My project use xfire as a web service client api. My project is in legacy Servlet/JSP. We used XFire eclipse plugin to generate client stub.
Web-service has Migrated to SLL (HTTPS). Is there any easy way to consume Webservice over SSL in XFire.
I found some code at http://docs.codehaus.org/display/XFIRE/HTTP+Transport.
I have some confusion there too. It motivates to use not-so-common-ssl
which is in Alpha and I don't know if it is stable enough to be used in production.
// Technique similar to http://juliusdavies.ca/commons- ssl/TrustExample.java.html
HttpSecureProtocol protocolSocketFactory = new HttpSecureProtocol();
// "/thecertificate.cer" can be PEM or DER (raw ASN.1). Can even be several PEM certificates in one file.
TrustMaterial trustMaterial = new TrustMaterial(getClass().getResource("/thecertificate.cer"));
// We can use setTrustMaterial() instead of addTrustMaterial() if we want to remove
// HttpSecureProtocol's default trust of TrustMaterial.CACERTS.
protocolSocketFactory.addTrustMaterial(trustMaterial);
// Maybe we want to turn off CN validation (not recommended!):
protocolSocketFactory.setCheckHostname(false);
Protocol protocol = new Protocol("https", (ProtocolSocketFactory) protocolSocketFactory, 8443);
Protocol.registerProtocol("https", protocol);
Now above is a way to create a Protocol factory and getting it registered with Apache HTTPclient api. But id doesnot say what to do further with the generated stub.
Please feel free to ask more information if any.
We can't move to other web-service client api so that is not an option.
Managed to solve my own problem. This is how I did it. XFire use Apache Http client internally so setting Security certifect detail on this Api will do the job. We will use no-yet-common-ssl.jar for this purpose.
First we will create org.apache.commons.ssl.TrustMaterial
using commons and then set it in HttpSecureProtocol which is a child of javax.net.ssl.SSLSocketFactory
.
Suppose XYZ.cer
is the client certifect provided by service provider.
HttpSecureProtocol protocolSocketFactory = new HttpSecureProtocol();
protocolSocketFactory.addTrustMaterial(TrustMaterial.DEFAULT); //for trusting all the certifects in java trusted Store.

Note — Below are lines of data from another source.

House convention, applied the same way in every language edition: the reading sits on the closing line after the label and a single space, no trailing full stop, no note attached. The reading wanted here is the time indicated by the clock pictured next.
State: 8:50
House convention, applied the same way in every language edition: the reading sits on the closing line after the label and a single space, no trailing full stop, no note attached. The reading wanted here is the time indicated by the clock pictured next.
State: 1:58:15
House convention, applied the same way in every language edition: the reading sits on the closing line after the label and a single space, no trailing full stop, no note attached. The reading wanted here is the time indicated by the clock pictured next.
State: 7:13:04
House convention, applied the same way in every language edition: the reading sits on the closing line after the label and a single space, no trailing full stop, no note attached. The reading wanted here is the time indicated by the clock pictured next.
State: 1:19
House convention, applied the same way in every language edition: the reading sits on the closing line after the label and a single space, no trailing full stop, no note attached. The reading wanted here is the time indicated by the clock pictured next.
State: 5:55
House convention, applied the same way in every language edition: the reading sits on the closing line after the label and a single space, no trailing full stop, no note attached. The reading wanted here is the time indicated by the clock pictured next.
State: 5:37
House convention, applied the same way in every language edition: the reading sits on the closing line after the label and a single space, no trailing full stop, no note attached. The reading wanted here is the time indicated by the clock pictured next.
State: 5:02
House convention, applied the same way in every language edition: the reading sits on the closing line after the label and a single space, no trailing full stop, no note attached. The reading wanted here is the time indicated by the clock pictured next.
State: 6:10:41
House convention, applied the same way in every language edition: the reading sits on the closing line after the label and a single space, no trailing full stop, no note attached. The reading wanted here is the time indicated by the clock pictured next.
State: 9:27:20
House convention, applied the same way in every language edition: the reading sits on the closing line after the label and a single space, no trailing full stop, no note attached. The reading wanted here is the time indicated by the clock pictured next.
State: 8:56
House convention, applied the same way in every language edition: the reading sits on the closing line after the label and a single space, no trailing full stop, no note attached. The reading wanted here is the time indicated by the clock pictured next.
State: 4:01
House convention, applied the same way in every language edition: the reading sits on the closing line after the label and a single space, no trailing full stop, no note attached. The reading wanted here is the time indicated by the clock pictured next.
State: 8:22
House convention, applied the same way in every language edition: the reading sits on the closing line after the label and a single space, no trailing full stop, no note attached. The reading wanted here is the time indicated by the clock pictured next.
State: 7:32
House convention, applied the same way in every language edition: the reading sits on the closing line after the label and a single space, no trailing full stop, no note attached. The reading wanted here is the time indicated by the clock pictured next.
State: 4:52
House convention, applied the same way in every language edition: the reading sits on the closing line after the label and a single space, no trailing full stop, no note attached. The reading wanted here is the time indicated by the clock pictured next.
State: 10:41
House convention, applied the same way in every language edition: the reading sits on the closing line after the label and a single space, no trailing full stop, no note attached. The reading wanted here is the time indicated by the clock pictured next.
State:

protocolSocketFactory.addTrustMaterial(new TrustMaterial(getClass().getResource("/XYZ.cer")));
Protocol protocol = new Protocol("https", (ProtocolSocketFactory)protocolSocketFactory, 443);
Protocol.registerProtocol("https", protocol);
If this is a web Application you can do this in ServletContextListener or in any part of code that executes when application boots.
Now you can use any ssl service using Xfire client stub. Any service which implement the above certifect.
Now why this work. Because XFire uses Apache Http Client as a connection api and we are telling Http client to use the above TrustManager when HTTPS is used.